Accept – live in harmony, stop passing judgment, and agree with each other (Romans 12:16; Romans 14:13; Romans 15:7; 1 Corinthians 1:10)

Honor – put others above yourself, serve one another humbly in love, and submit to one another out of reverence for Christ (Romans 12:10; Galatians 5:13; Ephesians 5:21)

Love – be devoted, be kind and compassionate (John 13:34; Romans 12:10; Ephesians 4:32)

Encourage – instruct, admonish, and spur one another on toward love and good deeds (Romans 15:14; Colossians 3:16; 1 Thessalonians 5:11; Hebrews 10:24)

Forgive – bear with one another, forgive one another (Ephesians 4:2; Colossians 3:13)

If you’ve been around a church for any length of time, you will be hurt. And there’s a very high likelihood that you’ve also hurt someone in a church, whether you know it or not! We are a family of imperfect humans, and it happens despite our best intentions. Being hurt in a church doesn’t excuse you from developing true community with significant others in the church. Forgive, and become to others the person you wish others had been to you when you were hurt.

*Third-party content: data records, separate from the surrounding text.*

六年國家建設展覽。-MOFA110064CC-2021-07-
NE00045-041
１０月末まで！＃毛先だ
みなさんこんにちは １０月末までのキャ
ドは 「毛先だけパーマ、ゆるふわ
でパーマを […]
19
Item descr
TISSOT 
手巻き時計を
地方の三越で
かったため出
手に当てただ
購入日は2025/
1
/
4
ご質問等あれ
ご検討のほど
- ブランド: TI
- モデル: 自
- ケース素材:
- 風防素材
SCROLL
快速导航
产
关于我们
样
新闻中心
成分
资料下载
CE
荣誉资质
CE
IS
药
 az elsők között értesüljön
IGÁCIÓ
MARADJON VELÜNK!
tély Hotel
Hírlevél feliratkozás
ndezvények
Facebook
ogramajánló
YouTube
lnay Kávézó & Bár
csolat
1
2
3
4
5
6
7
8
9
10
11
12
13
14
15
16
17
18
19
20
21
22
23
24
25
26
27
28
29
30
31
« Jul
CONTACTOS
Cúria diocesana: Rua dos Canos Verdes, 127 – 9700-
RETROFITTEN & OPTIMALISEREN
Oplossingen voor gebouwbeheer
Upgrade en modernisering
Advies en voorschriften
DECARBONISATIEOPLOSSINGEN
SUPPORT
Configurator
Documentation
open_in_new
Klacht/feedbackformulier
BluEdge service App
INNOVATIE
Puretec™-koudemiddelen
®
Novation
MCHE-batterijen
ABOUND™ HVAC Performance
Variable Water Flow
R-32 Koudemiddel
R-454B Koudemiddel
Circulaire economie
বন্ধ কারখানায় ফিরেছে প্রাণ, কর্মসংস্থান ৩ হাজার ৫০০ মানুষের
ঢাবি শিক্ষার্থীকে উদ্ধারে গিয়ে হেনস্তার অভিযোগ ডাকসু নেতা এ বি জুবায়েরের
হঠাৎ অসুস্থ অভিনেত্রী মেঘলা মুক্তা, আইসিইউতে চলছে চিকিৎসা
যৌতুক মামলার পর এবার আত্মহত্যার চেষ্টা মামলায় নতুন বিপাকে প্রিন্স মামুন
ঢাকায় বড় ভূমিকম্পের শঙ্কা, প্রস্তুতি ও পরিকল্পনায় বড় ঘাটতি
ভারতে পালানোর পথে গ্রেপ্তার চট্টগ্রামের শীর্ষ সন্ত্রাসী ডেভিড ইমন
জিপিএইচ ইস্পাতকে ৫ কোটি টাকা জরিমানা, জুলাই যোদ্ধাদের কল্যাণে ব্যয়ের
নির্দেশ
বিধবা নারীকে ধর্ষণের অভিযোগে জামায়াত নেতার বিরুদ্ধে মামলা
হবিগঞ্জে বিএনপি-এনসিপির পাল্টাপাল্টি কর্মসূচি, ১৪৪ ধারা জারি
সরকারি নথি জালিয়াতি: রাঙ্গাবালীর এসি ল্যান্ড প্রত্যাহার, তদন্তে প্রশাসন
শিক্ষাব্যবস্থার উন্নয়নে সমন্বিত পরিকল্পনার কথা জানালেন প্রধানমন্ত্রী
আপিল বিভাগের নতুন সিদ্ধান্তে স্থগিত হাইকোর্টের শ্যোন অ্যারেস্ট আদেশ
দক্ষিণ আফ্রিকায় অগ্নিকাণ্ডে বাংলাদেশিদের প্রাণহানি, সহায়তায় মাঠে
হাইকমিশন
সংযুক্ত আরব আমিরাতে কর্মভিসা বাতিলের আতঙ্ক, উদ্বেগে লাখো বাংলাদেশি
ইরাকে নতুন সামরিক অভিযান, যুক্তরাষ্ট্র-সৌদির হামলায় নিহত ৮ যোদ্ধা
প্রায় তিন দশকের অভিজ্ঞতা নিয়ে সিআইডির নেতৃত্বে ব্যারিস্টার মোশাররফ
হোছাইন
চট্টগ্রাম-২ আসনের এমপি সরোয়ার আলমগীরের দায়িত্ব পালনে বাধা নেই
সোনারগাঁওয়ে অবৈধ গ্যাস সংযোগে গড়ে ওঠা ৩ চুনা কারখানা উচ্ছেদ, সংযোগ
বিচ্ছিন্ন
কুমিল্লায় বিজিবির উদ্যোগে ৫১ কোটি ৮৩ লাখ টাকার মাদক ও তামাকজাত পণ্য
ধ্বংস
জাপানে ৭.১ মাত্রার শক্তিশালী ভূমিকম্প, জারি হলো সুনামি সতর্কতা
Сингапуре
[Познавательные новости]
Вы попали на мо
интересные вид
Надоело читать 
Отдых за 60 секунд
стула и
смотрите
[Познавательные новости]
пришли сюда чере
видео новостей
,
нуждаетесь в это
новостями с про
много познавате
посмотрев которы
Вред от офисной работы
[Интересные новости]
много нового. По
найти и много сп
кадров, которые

John 13:35 says, “Your love for one another will prove to the world that you are my [Jesus’] disciples.” That is what building true community is really about – creating an atmosphere where the love that flows from Jesus through us to each other draws into our community those who do not yet know Jesus – people who are hungry for the loving relationships they will find here at ECC – human love that mirrors God’s love for them.